#### [HOW TO COMPLETE THIS TASK]
Images excepted, the data below must be repeated exactly.

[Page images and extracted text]
+ + + + +
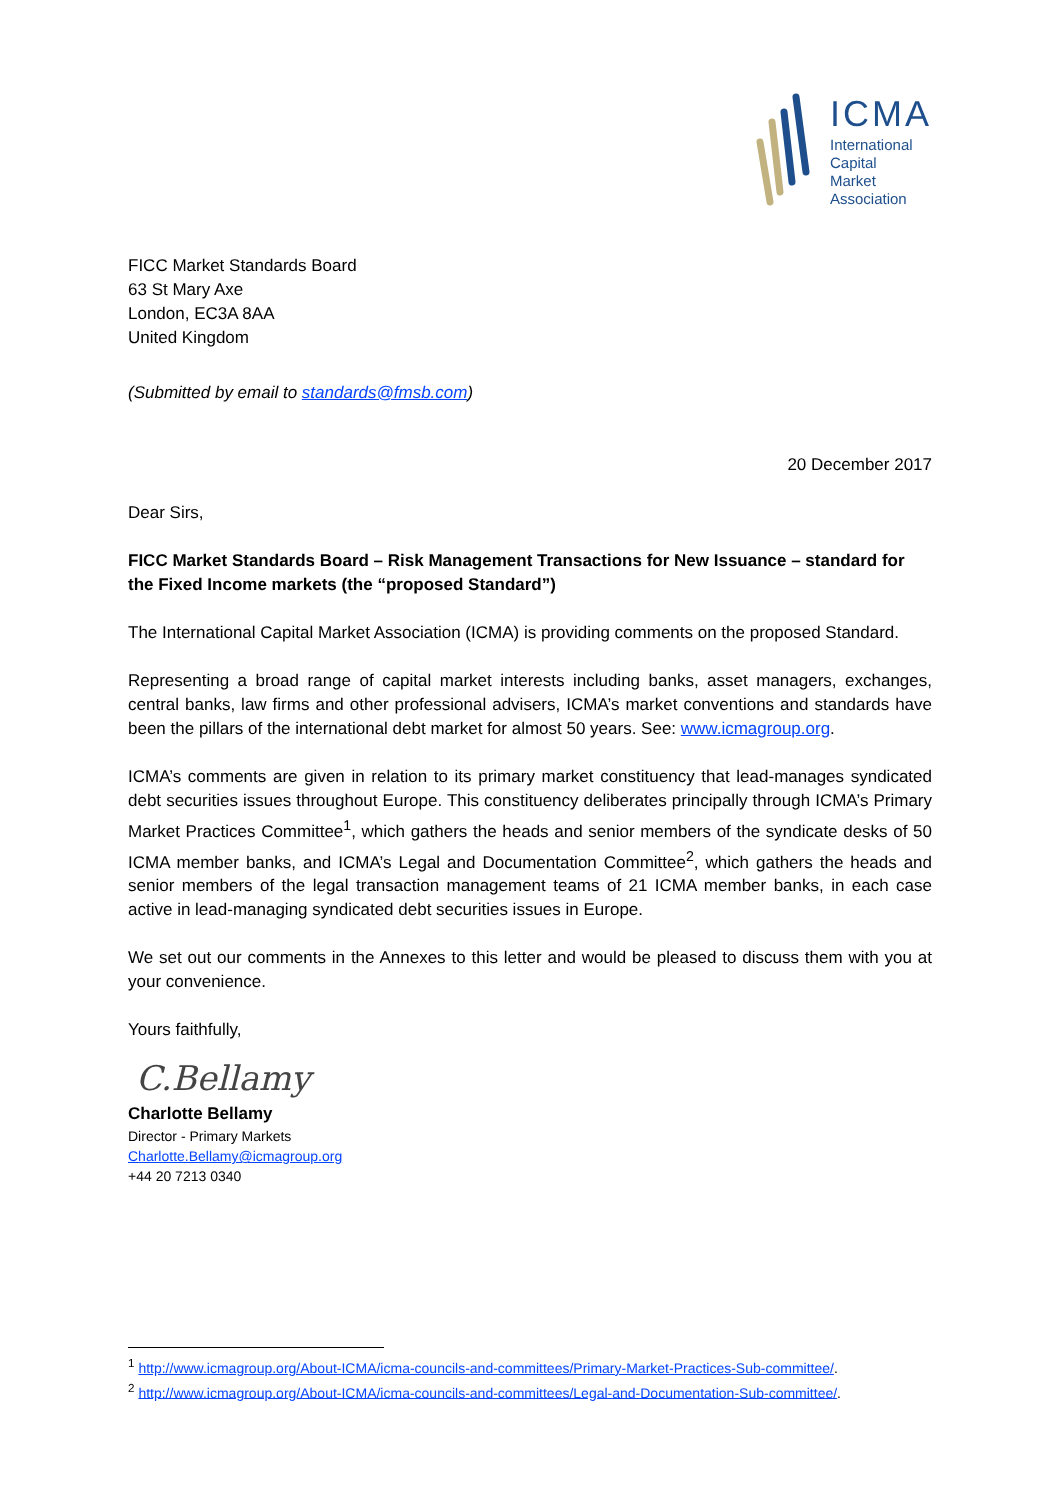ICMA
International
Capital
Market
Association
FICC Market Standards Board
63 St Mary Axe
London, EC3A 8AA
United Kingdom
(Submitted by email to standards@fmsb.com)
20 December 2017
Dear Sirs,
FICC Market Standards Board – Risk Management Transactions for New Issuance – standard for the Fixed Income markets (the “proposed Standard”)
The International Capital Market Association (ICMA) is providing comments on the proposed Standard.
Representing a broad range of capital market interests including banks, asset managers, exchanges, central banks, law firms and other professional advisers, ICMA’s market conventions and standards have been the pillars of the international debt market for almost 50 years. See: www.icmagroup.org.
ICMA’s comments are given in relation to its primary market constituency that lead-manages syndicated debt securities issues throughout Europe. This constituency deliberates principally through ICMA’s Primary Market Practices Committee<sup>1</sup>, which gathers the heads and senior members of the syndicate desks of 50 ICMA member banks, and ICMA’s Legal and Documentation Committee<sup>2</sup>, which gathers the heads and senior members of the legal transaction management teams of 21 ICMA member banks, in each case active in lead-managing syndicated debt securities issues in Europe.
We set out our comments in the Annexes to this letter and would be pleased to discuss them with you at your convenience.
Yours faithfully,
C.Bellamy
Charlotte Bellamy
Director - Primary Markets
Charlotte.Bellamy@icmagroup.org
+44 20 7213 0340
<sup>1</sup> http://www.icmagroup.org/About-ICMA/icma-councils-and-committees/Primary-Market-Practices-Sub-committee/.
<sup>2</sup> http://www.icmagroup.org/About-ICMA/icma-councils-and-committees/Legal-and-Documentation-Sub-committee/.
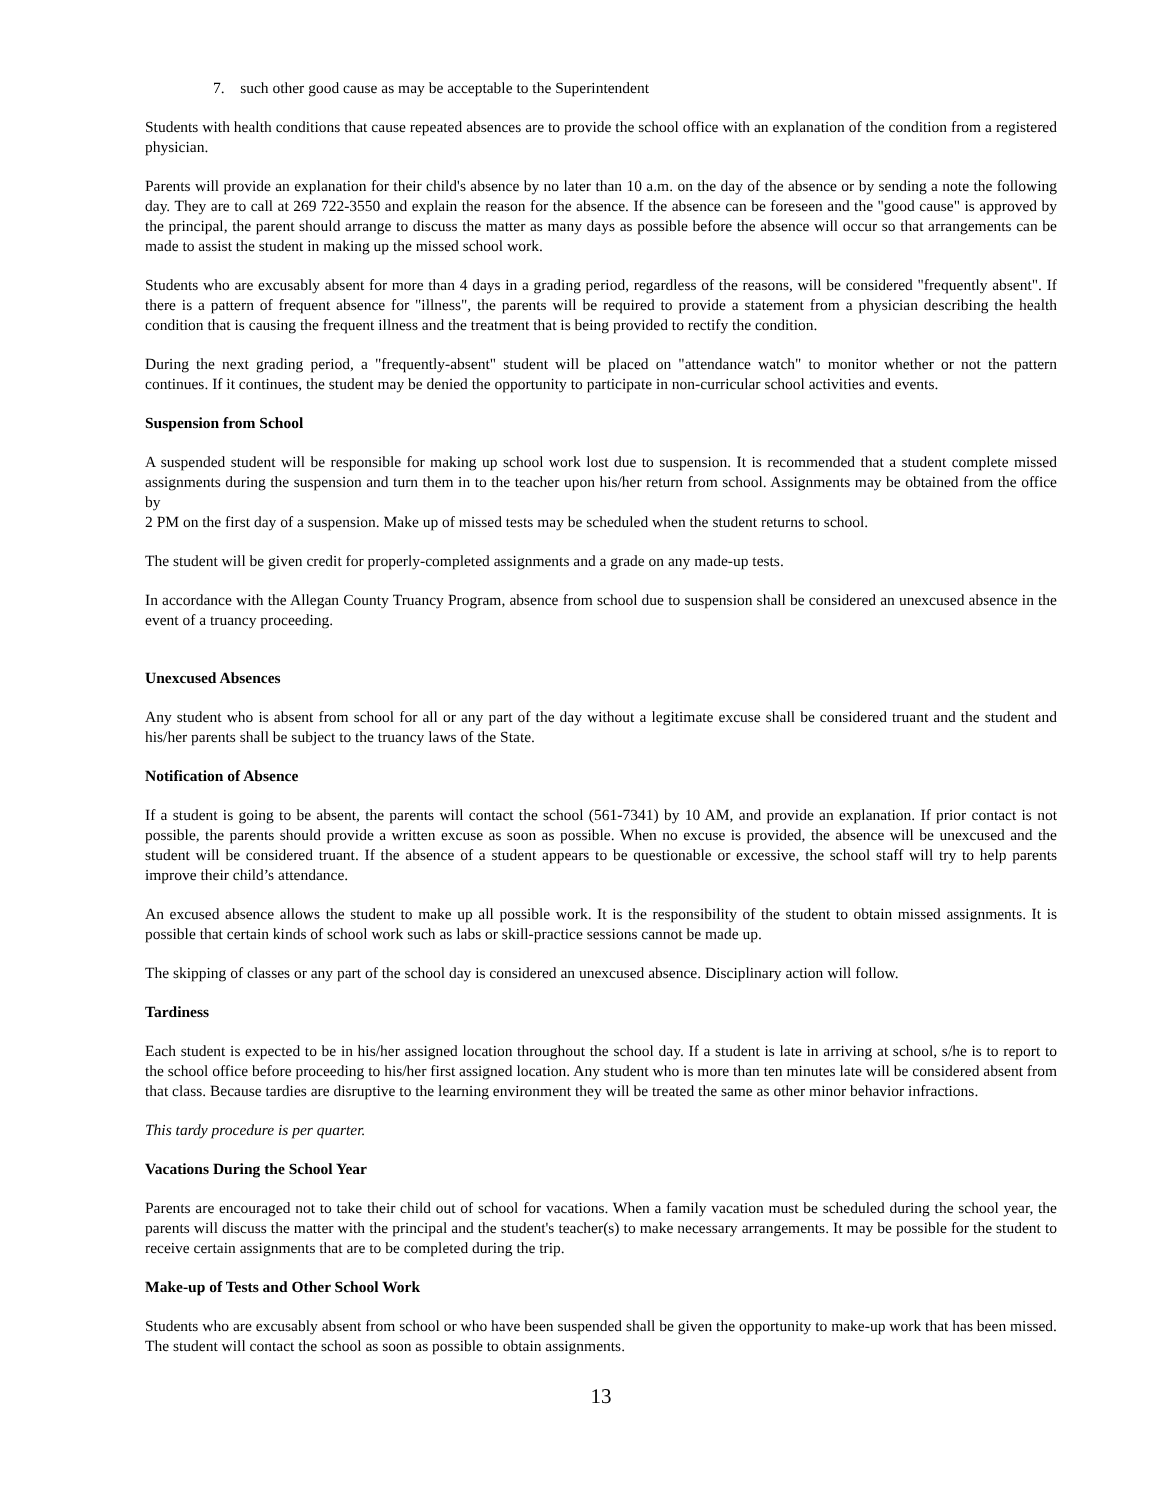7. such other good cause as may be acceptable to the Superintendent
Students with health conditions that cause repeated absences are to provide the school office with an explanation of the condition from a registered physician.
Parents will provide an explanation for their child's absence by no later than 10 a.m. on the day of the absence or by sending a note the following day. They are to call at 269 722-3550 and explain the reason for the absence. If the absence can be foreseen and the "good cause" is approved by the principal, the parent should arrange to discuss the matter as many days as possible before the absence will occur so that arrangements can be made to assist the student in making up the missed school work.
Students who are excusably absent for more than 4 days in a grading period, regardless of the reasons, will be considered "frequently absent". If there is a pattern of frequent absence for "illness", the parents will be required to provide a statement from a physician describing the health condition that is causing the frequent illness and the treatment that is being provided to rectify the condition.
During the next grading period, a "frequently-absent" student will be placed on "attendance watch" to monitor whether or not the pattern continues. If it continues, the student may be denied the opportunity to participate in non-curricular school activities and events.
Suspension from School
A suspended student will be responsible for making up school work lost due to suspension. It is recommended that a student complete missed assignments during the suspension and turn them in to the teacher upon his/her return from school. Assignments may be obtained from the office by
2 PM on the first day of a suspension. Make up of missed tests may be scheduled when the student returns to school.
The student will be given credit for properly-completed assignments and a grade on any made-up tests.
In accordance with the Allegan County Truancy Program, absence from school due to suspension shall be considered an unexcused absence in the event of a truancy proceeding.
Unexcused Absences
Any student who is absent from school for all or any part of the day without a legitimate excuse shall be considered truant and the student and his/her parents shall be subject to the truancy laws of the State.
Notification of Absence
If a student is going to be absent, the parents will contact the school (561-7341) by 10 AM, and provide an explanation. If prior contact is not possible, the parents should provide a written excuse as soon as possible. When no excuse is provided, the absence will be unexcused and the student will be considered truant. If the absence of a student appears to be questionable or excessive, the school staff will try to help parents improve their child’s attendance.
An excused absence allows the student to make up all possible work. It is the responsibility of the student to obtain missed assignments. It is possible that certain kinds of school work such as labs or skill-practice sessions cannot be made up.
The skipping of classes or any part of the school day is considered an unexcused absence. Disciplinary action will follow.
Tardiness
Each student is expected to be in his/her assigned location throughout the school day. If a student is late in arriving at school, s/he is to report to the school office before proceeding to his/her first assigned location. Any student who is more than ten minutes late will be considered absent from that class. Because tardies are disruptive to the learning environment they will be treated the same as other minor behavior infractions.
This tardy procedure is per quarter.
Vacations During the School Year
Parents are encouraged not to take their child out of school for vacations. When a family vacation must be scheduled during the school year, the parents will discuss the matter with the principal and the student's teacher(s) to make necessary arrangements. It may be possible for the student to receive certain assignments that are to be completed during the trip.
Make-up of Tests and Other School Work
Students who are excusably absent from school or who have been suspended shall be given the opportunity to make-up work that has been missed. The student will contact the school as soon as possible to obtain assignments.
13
+ + + + +
#### [SOLUTION TO THIS EXERCISE]
ICMA
International
Capital
Market
Association
FICC Market Standards Board
63 St Mary Axe
London, EC3A 8AA
United Kingdom
(Submitted by email to standards@fmsb.com)
20 December 2017
Dear Sirs,
FICC Market Standards Board – Risk Management Transactions for New Issuance – standard for the Fixed Income markets (the “proposed Standard”)
The International Capital Market Association (ICMA) is providing comments on the proposed Standard.
Representing a broad range of capital market interests including banks, asset managers, exchanges, central banks, law firms and other professional advisers, ICMA’s market conventions and standards have been the pillars of the international debt market for almost 50 years. See: www.icmagroup.org.
ICMA’s comments are given in relation to its primary market constituency that lead-manages syndicated debt securities issues throughout Europe. This constituency deliberates principally through ICMA’s Primary Market Practices Committee<sup>1</sup>, which gathers the heads and senior members of the syndicate desks of 50 ICMA member banks, and ICMA’s Legal and Documentation Committee<sup>2</sup>, which gathers the heads and senior members of the legal transaction management teams of 21 ICMA member banks, in each case active in lead-managing syndicated debt securities issues in Europe.
We set out our comments in the Annexes to this letter and would be pleased to discuss them with you at your convenience.
Yours faithfully,
C.Bellamy
Charlotte Bellamy
Director - Primary Markets
Charlotte.Bellamy@icmagroup.org
+44 20 7213 0340
<sup>1</sup> http://www.icmagroup.org/About-ICMA/icma-councils-and-committees/Primary-Market-Practices-Sub-committee/.
<sup>2</sup> http://www.icmagroup.org/About-ICMA/icma-councils-and-committees/Legal-and-Documentation-Sub-committee/.
7. such other good cause as may be acceptable to the Superintendent
Students with health conditions that cause repeated absences are to provide the school office with an explanation of the condition from a registered physician.
Parents will provide an explanation for their child's absence by no later than 10 a.m. on the day of the absence or by sending a note the following day. They are to call at 269 722-3550 and explain the reason for the absence. If the absence can be foreseen and the "good cause" is approved by the principal, the parent should arrange to discuss the matter as many days as possible before the absence will occur so that arrangements can be made to assist the student in making up the missed school work.
Students who are excusably absent for more than 4 days in a grading period, regardless of the reasons, will be considered "frequently absent". If there is a pattern of frequent absence for "illness", the parents will be required to provide a statement from a physician describing the health condition that is causing the frequent illness and the treatment that is being provided to rectify the condition.
During the next grading period, a "frequently-absent" student will be placed on "attendance watch" to monitor whether or not the pattern continues. If it continues, the student may be denied the opportunity to participate in non-curricular school activities and events.
Suspension from School
A suspended student will be responsible for making up school work lost due to suspension. It is recommended that a student complete missed assignments during the suspension and turn them in to the teacher upon his/her return from school. Assignments may be obtained from the office by
2 PM on the first day of a suspension. Make up of missed tests may be scheduled when the student returns to school.
The student will be given credit for properly-completed assignments and a grade on any made-up tests.
In accordance with the Allegan County Truancy Program, absence from school due to suspension shall be considered an unexcused absence in the event of a truancy proceeding.
Unexcused Absences
Any student who is absent from school for all or any part of the day without a legitimate excuse shall be considered truant and the student and his/her parents shall be subject to the truancy laws of the State.
Notification of Absence
If a student is going to be absent, the parents will contact the school (561-7341) by 10 AM, and provide an explanation. If prior contact is not possible, the parents should provide a written excuse as soon as possible. When no excuse is provided, the absence will be unexcused and the student will be considered truant. If the absence of a student appears to be questionable or excessive, the school staff will try to help parents improve their child’s attendance.
An excused absence allows the student to make up all possible work. It is the responsibility of the student to obtain missed assignments. It is possible that certain kinds of school work such as labs or skill-practice sessions cannot be made up.
The skipping of classes or any part of the school day is considered an unexcused absence. Disciplinary action will follow.
Tardiness
Each student is expected to be in his/her assigned location throughout the school day. If a student is late in arriving at school, s/he is to report to the school office before proceeding to his/her first assigned location. Any student who is more than ten minutes late will be considered absent from that class. Because tardies are disruptive to the learning environment they will be treated the same as other minor behavior infractions.
This tardy procedure is per quarter.
Vacations During the School Year
Parents are encouraged not to take their child out of school for vacations. When a family vacation must be scheduled during the school year, the parents will discuss the matter with the principal and the student's teacher(s) to make necessary arrangements. It may be possible for the student to receive certain assignments that are to be completed during the trip.
Make-up of Tests and Other School Work
Students who are excusably absent from school or who have been suspended shall be given the opportunity to make-up work that has been missed. The student will contact the school as soon as possible to obtain assignments.
13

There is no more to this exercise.